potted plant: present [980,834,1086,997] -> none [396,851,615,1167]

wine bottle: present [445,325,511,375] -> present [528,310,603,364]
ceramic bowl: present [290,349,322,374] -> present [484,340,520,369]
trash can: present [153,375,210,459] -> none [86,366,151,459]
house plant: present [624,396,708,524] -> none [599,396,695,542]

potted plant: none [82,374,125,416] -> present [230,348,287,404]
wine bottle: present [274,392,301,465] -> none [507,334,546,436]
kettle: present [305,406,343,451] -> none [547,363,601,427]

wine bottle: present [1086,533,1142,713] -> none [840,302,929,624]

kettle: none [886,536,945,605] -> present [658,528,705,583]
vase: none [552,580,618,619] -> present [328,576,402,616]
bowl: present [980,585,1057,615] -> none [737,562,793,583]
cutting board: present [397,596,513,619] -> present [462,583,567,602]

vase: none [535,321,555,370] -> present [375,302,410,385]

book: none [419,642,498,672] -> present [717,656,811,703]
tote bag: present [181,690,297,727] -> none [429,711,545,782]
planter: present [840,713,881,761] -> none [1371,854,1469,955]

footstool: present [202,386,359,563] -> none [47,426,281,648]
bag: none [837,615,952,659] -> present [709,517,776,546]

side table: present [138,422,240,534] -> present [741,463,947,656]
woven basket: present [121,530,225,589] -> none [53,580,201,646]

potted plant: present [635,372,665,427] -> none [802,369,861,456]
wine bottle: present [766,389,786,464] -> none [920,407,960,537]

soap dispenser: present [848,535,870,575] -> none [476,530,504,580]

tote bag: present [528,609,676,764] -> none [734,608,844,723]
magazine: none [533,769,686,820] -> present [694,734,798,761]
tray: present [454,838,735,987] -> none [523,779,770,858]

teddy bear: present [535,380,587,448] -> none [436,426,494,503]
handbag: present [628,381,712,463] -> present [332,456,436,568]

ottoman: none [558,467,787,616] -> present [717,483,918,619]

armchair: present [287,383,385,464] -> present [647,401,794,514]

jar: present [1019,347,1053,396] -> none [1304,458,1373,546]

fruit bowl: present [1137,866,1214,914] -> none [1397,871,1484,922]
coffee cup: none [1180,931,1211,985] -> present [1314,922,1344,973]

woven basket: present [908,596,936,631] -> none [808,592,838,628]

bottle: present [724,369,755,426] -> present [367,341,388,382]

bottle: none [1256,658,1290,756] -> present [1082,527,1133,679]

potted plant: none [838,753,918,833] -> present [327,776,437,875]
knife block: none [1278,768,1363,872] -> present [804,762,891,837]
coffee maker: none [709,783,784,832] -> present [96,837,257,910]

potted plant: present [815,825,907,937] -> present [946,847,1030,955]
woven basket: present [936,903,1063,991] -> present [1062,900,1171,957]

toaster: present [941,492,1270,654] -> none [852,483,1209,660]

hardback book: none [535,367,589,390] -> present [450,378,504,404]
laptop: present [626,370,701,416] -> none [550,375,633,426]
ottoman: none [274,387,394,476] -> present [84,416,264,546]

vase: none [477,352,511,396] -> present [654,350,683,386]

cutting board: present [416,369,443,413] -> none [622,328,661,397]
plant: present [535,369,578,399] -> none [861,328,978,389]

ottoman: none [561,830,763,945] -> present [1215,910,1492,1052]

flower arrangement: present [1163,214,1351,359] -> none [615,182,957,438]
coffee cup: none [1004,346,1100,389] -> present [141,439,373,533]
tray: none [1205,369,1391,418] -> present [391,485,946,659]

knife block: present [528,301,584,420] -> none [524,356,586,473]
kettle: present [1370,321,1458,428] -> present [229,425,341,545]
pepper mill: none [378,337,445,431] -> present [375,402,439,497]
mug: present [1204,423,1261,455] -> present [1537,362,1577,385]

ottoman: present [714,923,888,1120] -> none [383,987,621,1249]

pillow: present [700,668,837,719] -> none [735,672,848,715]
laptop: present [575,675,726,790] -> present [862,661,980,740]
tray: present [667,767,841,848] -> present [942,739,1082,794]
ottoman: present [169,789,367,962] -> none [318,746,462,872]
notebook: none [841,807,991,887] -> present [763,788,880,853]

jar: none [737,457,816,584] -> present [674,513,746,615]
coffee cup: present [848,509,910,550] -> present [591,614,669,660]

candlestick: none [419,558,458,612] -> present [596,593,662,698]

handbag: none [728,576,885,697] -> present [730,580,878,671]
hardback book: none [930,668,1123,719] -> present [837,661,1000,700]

--- --- ---

* What you have to do
Select every line in the records above that contains the word "bowl".

* Problem solution
ceramic bowl: present [290,349,322,374] -> present [484,340,520,369]
bowl: present [980,585,1057,615] -> none [737,562,793,583]
fruit bowl: present [1137,866,1214,914] -> none [1397,871,1484,922]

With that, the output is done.